Le pape François, en visite pastorale en Sardaigne, a dénoncé dimanche l'argent, «idole» au centre d'un système économique mondial qui «commande» tout, et le manque de travail, qui apporte «souffrance» et absence de «dignité».
Après son arrivée à l'aéroport de Cagliari, il s'est rendu sur l'une des places centrales de la capitale de la Sardaigne, où il a été accueilli par des milliers de personnes brandissant des drapeaux aux couleurs (blanc et or) du Vatican, mais aussi de Sardaigne et d'Argentine, son pays natal.
L'attendaient un chômeur, une patronne de coopérative solidaire et un berger, tous originaires d'une île où le chômage dépasse les 18% de la population active (12% en Italie), et jusqu'à 51% chez les jeunes.
Après avoir évoqué les "souffrances" traversées "par les "jeunes sans emploi, les personnes en situation précaire, les entrepreneurs et les commerçants qui peinent à aller de l'avant", le pape François s'est écarté de son discours officiel pour parler de sa propre histoire.
«C'est une réalité que j'ai bien connue en Argentine. Je n'ai pas, à proprement parler, expérimenté cette souffrance (le manque de travail, ndlr) mais ma famille, oui», a-t-il expliqué.
«Mon père est parti (du nord de l'Italie ndlr) en Argentine, pour tenter sa chance en Amérique, il a souffert de la terrible crise de 1929 au cours de laquelle il a tout perdu», a-t-il poursuivi, précisant n'avoir pas vécu directement cette situation, car il n'était pas né (il est né en 1936, ndlr).

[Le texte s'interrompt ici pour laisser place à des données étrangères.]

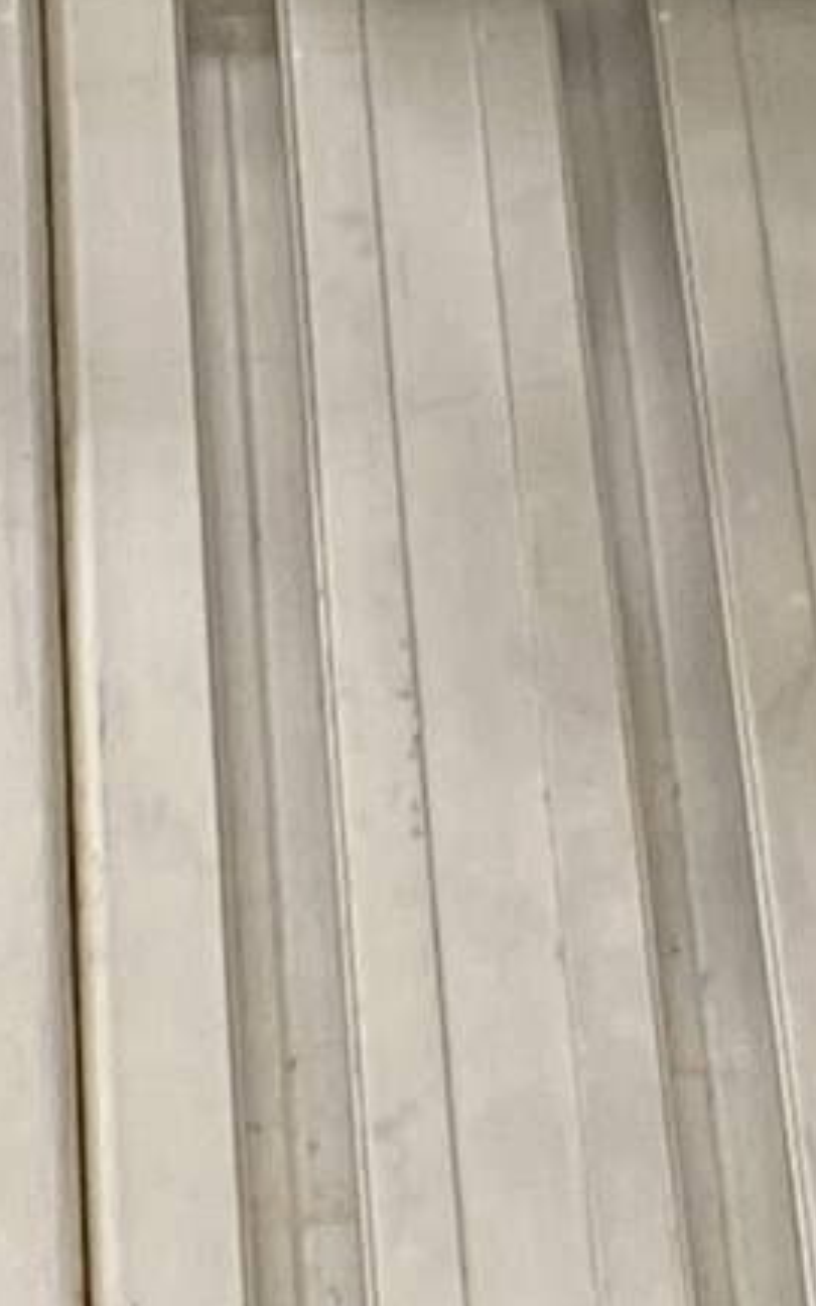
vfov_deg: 7.8
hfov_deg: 5.1
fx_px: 9145
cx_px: 659
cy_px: -1273
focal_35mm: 257
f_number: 1.8
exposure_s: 1/100
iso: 100
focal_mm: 4.25
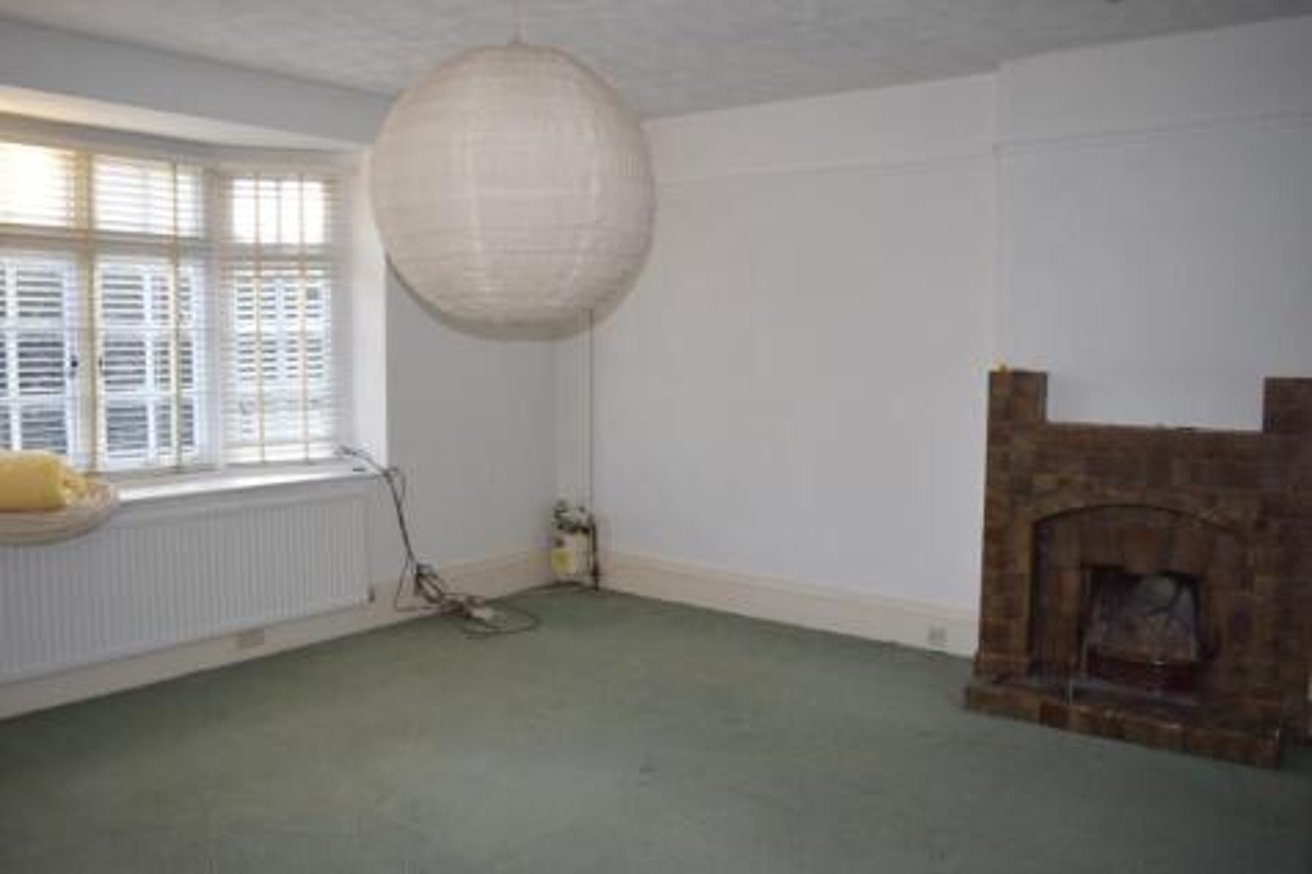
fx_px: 984
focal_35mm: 27
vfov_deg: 47.9
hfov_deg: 67.4
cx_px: 656
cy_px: 437
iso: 400
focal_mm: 18
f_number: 4
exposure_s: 1/80
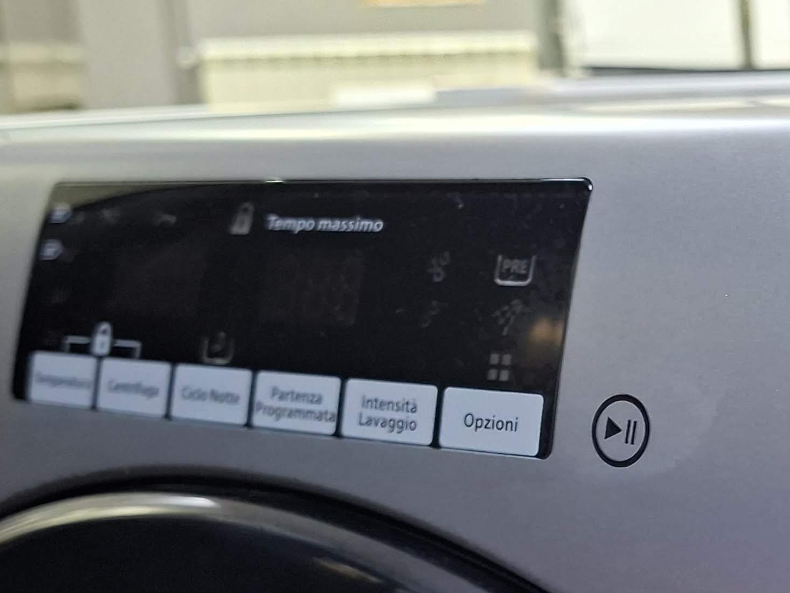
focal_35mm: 63
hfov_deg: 28.5
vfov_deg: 23.1
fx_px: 1438
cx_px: 821
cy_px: 419
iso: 400
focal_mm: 5.54
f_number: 1.8
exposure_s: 1/33
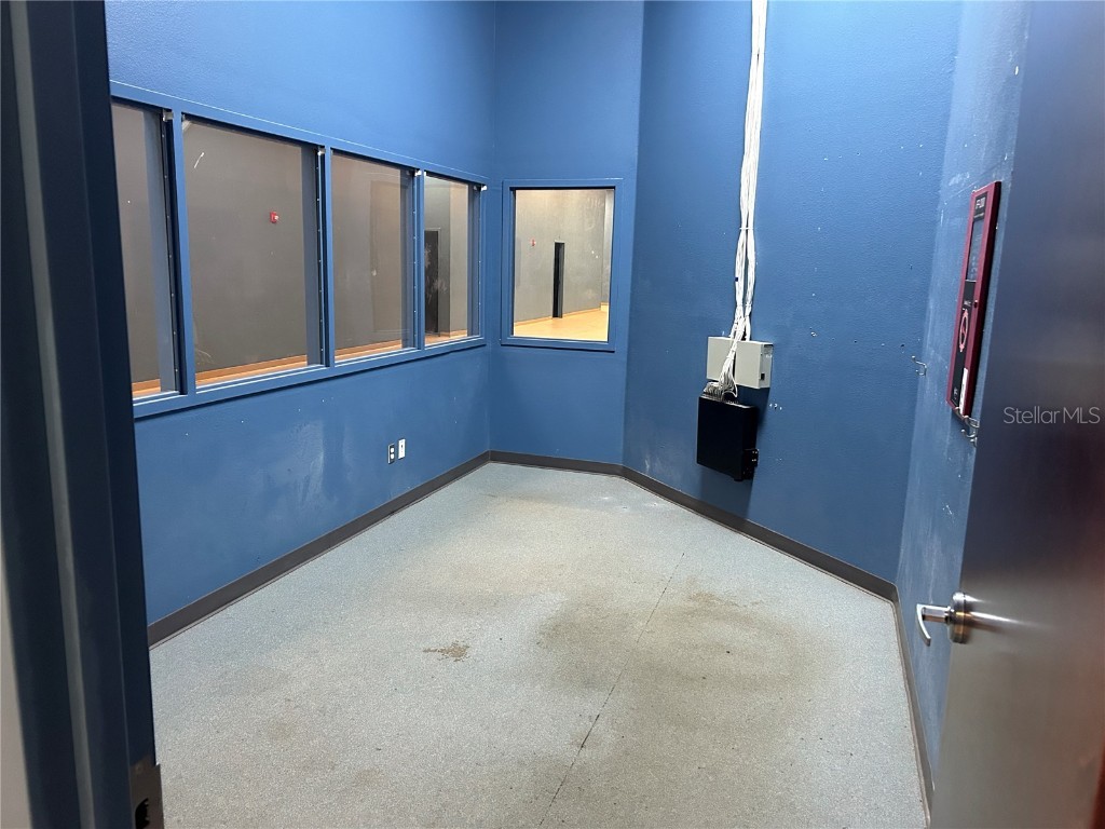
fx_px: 830
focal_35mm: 26
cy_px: 414
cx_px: 552
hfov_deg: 67.3
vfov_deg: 53.1
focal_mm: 5.7
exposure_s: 1/60
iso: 500
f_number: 1.5
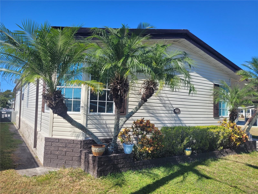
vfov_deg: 53.1
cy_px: 97
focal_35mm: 26
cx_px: 129
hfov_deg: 67.3
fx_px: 194
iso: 40
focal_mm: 5.4
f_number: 1.8
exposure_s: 1/1859
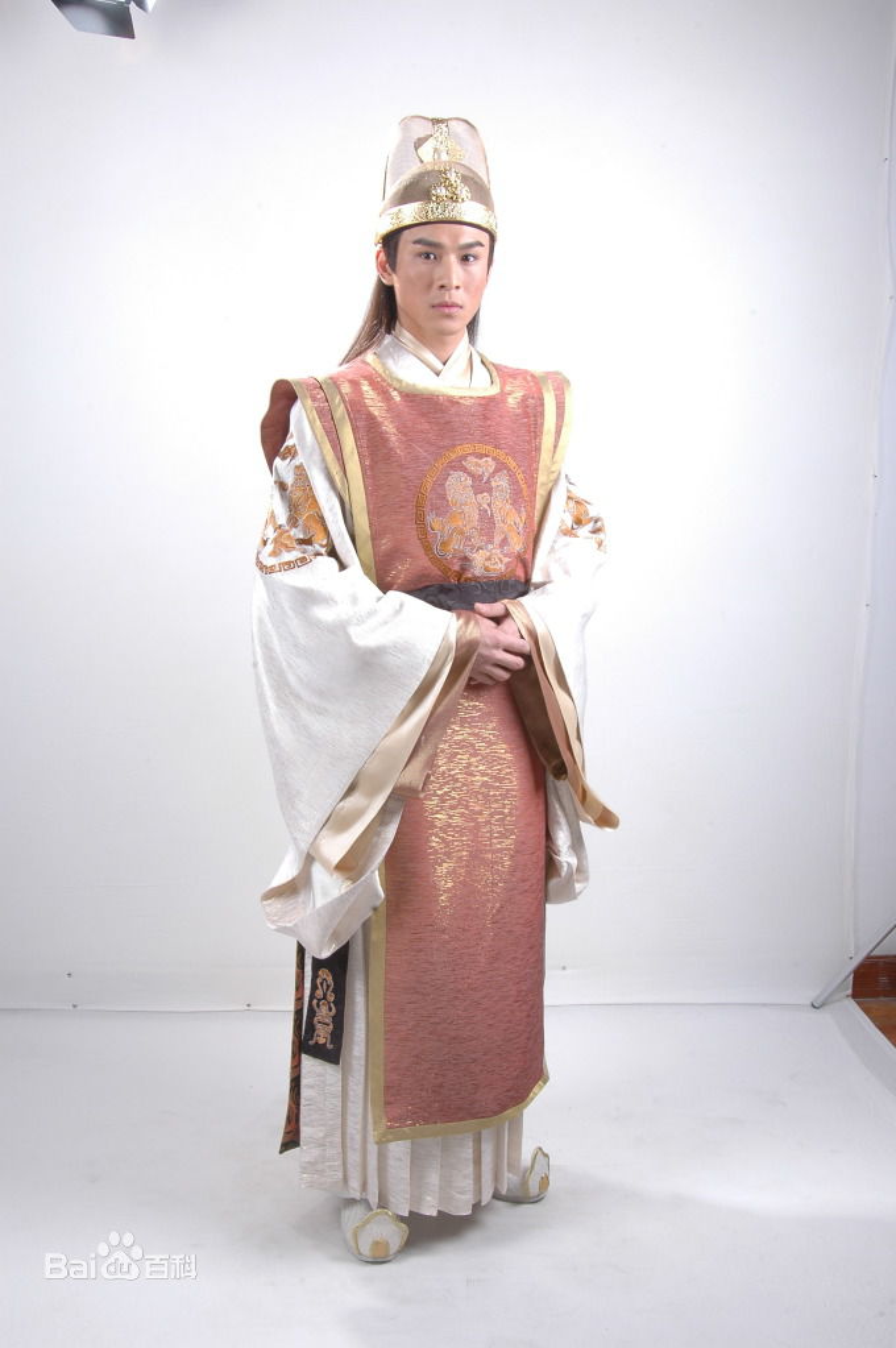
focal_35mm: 36
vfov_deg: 53.2
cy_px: 674
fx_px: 1347
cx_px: 448
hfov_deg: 36.8
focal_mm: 24
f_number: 16
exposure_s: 1/60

Mais, a-t-il ajouté, «j'ai ressenti cette souffrance durant toute mon enfance, je les ai entendus en parler», a-t-il ajouté au sujet de ses parents.
Le courage des chômeurs
Reprenant son discours, il a parlé du «courage» qui est demandé aux chômeurs et à leur famille. Après avoir évoqué sa visite début juillet sur l'île de Lampedusa, à la rencontre des migrants en quête d'une vie meilleure en Europe, le pape a souligné "qu'ici aussi il (rencontrait) de la souffrance".
«Cette souffrance finit par cacher l'espérance, ce manque de travail conduit à se sentir sans dignité», a-t-il affirmé.
Cet état de fait est la «conséquence d'un choix mondial, d'un système économique qui a en son centre une idole qui s'appelle l'argent», a-t-il martelé, ajoutant vouloir "remettre au centre l'homme et la femme".
«Sans travail, il n'y a pas de dignité», a souligné fermement le pape.
«Luttons tous contre l'idole argent, contre un système sans éthique, injuste, dans lequel c'est l'argent qui commande tout», a-t-il lancé, déclenchant applaudissements et pleurs dans la foule.
"Pour préserver ce système idolâtre, on abandonne les plus faibles, les anciens, ceux qui n'ont nulle part où loger. On est en train de parler d'une euthanasie dont on tairait le nom. Même les jeunes sont abandonnés, et sont laissés sans dignité", a-t-il ajouté.
Or, a-t-il répété, "le travail, c'est la dignité, nous souhaitons un système juste", avant d'être applaudi à nouveau.
Des ouvriers lui ont alors offert un casque de chantier, qu'il a coiffé quelques instants, avant de se rendre au sanctuaire de la Madonne de Bonaria, à l'origine de la fondation de sa ville natale, Buenos Aires.
Quelque 350000 personnes, venues de toute l'île, devaient assister à la messe, commencée à 08h30 GMT.
D'autres rencontres, avec des pauvres, des détenus mais également avec le monde de la culture, ponctuées de discours, sont prévues au cours de cette journée, durant laquelle François est accompagné du maire de Buenos Aires, Mauricio Macri.
"C'est la même personne que j'ai connue quand il était archevêque de Buenos Aires, a confié l'élu. Avec la même humilité, la même sensibilité et cette capacité à communiquer qui est en train de révolutionner le monde".